Study text:
=====
Monday, January 10, 2011

Inability of Connecticut Residents to Afford Utility Bills is Widespread

The state's high energy costs have a trickle down effect to Connecticut's low income families and senior citizens, according to a report released Monday.


Operation Fuel's report, "Home Energy Affordability Gap" shows that the difference in fiscal 2010 between what the less fortunate in the state can afford to pay for energy and what their utility bills actually amounted to is a statewide problem, said Patricia Wrice, executive director of the Bloomfield-based organization (shown at left).

Nearly 50,000 households sought help from Operation Fuel in during the fiscal year that ended last June 30th, she said. The study found that the gap between household energy costs and what people can afford to pay was about $2,000, Wrice said.

"There's this stereotype, this perception that energy affordability is only limited to urban areas," Wrice said. "But you have some affluent communities that are hurting as well."


The 218-page report - prepared by Roger Colton, a partner with Fisher, Sheehan & Colton Public Finance and General Economics, of Belmont, Mass. - breaks out numbers on the energy affordability gap according to the state's Congressional Districts.


Connecticut's Third Congressional District - which includes such wealthy New Haven suburbs as Guilford and Woodbridge - had the largest gap in terms of energy affordability in fiscal 2010, according to the report. Of the $480.05 million statewide gap between energy costs and residents ability to pay, the Third Congressional District's aggregate share - the sum total of all its towns - is $103.88 million or 22 percent of the entire Connecticut total.


The state's First Congressional District, which includes such upscale Hartford suburbs as West Hartford and Glastonbury, fared only slightly better than the Third Congressional District. The First District's aggregate share of the affordability gap was $103.12 million or 21 percent of the total. according to the report.


The release of the report coincided with hearings on whether the state needs a energy rate aimed at low-income households and the elderly. Richard Soderman, director of legislative policy and strategy for Northeast Utilities, said many factors need to be considered before such a rate is approved by lawmakers.


"Obviously, any program that provides a discount to some consumers can result in higher rates for other consumers," Soderman said. "A larger discount or a greater the number of eligible participants will result in a more significant the impact on others."
=====
Task set:
1. In the utility bills article, condense the paragraph beginning "Connecticut's Third Congressional District" into a short bulleted list that keeps its main facts.
2. According to the utility bills article, how many households sought help from Operation Fuel during the fiscal year that ended June 30th?
3. Reproduce verbatim the stretch of the utility bills article from "The release of" through "approved by lawmakers.".
The items after this point are separate material, unrelated to the utility bills article.

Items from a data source
=====
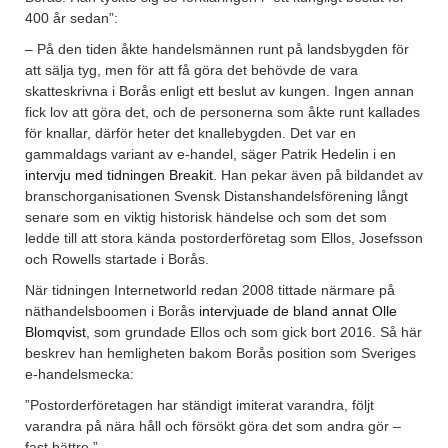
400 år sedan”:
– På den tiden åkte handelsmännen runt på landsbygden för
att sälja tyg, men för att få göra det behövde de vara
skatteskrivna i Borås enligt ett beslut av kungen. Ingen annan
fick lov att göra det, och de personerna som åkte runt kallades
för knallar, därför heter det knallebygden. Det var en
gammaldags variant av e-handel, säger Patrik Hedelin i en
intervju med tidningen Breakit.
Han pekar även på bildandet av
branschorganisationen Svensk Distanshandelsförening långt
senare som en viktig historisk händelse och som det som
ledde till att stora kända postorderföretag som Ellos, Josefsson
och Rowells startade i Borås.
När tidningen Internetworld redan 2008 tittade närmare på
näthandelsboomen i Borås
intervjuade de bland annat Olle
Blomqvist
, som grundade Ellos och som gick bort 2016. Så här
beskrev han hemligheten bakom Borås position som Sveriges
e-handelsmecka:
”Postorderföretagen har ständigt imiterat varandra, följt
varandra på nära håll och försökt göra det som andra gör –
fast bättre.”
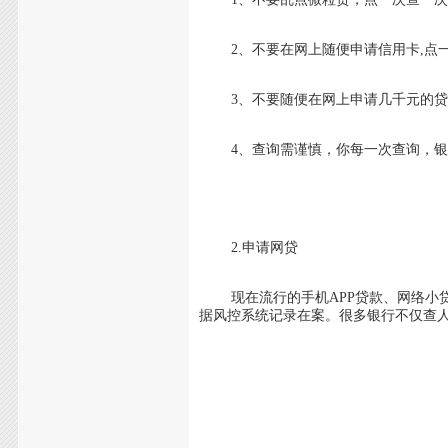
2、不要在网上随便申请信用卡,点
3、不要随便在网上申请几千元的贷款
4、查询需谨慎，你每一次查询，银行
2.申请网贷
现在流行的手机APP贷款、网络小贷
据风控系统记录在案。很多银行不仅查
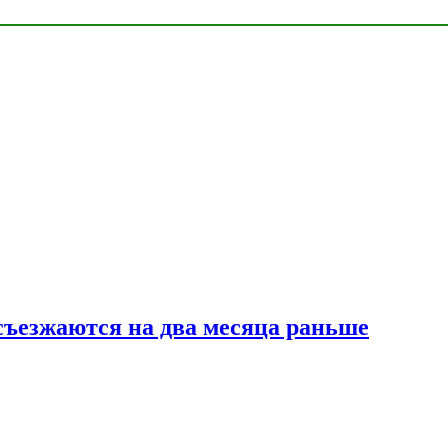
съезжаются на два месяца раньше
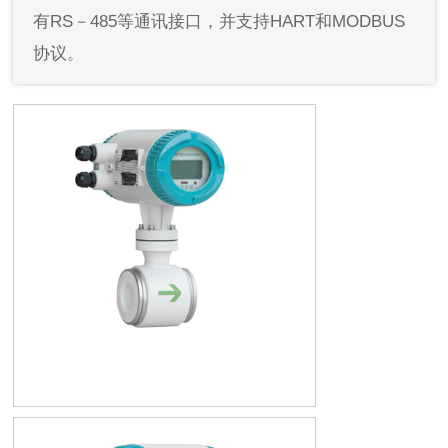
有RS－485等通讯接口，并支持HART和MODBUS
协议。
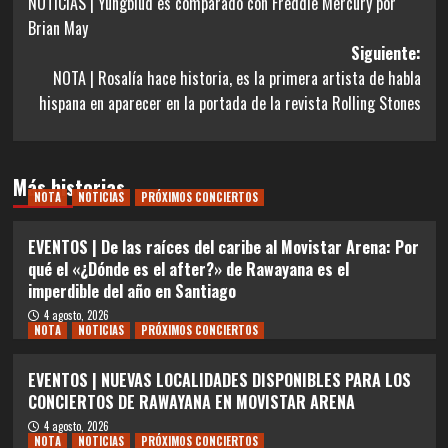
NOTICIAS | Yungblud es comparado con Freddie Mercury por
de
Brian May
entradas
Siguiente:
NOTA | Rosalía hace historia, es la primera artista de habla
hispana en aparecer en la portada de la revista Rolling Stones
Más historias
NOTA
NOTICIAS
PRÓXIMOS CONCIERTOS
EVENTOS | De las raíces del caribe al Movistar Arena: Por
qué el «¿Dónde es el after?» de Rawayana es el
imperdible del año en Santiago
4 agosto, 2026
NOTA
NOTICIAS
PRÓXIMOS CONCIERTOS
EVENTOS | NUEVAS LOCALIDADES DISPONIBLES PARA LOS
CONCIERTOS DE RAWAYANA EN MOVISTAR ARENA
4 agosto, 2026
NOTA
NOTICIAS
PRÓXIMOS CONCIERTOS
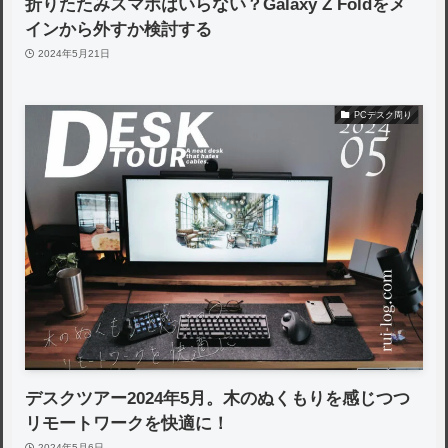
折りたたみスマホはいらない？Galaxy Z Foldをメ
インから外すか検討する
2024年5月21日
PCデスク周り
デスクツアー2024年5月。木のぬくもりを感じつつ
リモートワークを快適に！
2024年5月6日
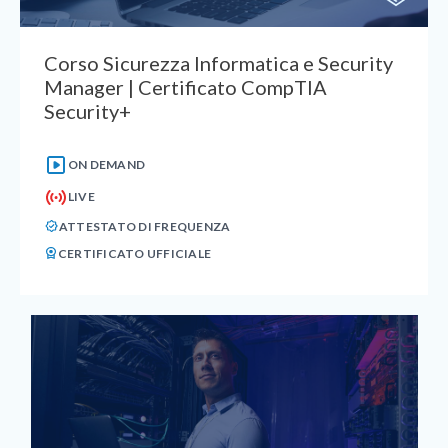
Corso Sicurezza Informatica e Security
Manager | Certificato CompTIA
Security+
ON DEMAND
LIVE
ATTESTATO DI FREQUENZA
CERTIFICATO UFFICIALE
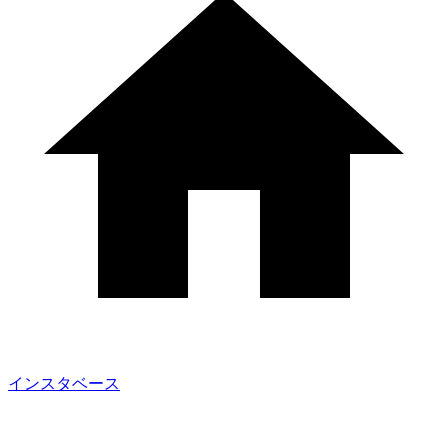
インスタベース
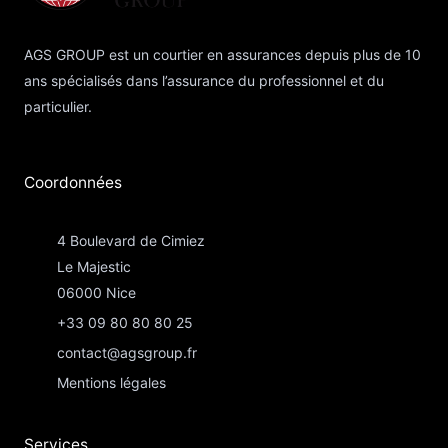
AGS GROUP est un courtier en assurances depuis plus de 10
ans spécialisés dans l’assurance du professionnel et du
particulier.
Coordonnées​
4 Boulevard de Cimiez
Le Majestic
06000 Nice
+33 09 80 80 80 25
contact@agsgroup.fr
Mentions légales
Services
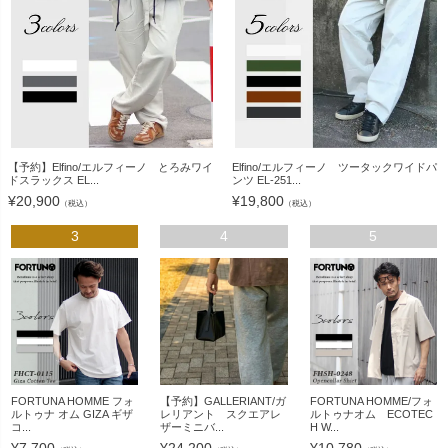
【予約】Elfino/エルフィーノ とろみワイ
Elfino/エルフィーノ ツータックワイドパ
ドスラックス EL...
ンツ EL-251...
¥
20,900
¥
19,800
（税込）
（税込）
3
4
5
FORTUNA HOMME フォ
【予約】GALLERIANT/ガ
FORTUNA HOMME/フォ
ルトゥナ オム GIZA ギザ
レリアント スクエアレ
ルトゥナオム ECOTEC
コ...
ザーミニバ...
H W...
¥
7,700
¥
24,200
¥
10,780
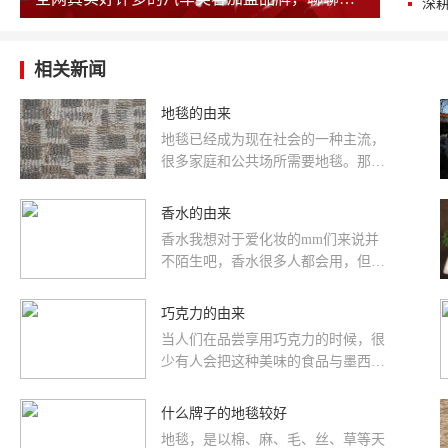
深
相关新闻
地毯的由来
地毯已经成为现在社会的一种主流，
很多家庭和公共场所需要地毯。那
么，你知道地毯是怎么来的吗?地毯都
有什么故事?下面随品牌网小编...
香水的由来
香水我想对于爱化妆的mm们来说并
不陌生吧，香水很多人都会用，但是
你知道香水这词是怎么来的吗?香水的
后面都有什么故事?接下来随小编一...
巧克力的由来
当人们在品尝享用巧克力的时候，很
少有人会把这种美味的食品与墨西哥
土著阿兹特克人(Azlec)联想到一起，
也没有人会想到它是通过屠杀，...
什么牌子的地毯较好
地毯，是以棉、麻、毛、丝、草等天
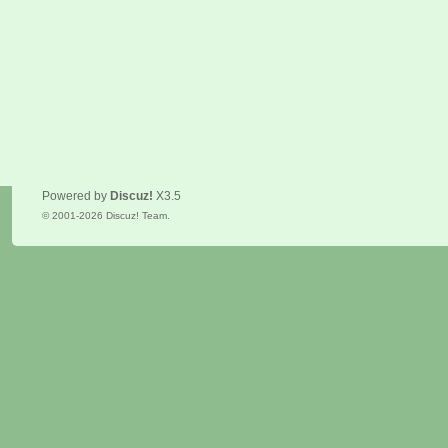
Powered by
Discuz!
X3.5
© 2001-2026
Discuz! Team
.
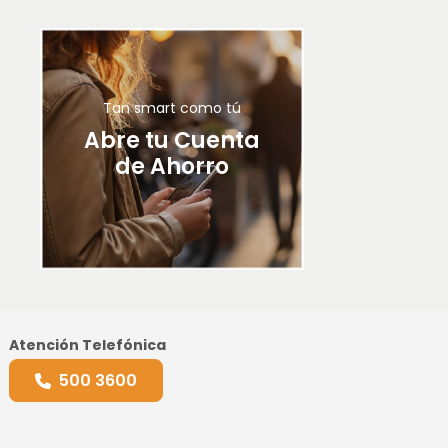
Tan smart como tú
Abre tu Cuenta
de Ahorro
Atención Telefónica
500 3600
=====
Answers by item number:
1.
- Connecticut's Third Congressional District, which includes wealthy New Haven suburbs such as Guilford and Woodbridge, had the largest energy affordability gap in fiscal 2010.
- The statewide gap between energy costs and residents' ability to pay was $480.05 million.
- The district's aggregate share, the sum of all its towns, was $103.88 million, or 22 percent of the state total.

2. Nearly 50,000 households sought help from Operation Fuel.

3.
The release of the report coincided with hearings on whether the state needs a energy rate aimed at low-income households and the elderly. Richard Soderman, director of legislative policy and strategy for Northeast Utilities, said many factors need to be considered before such a rate is approved by lawmakers.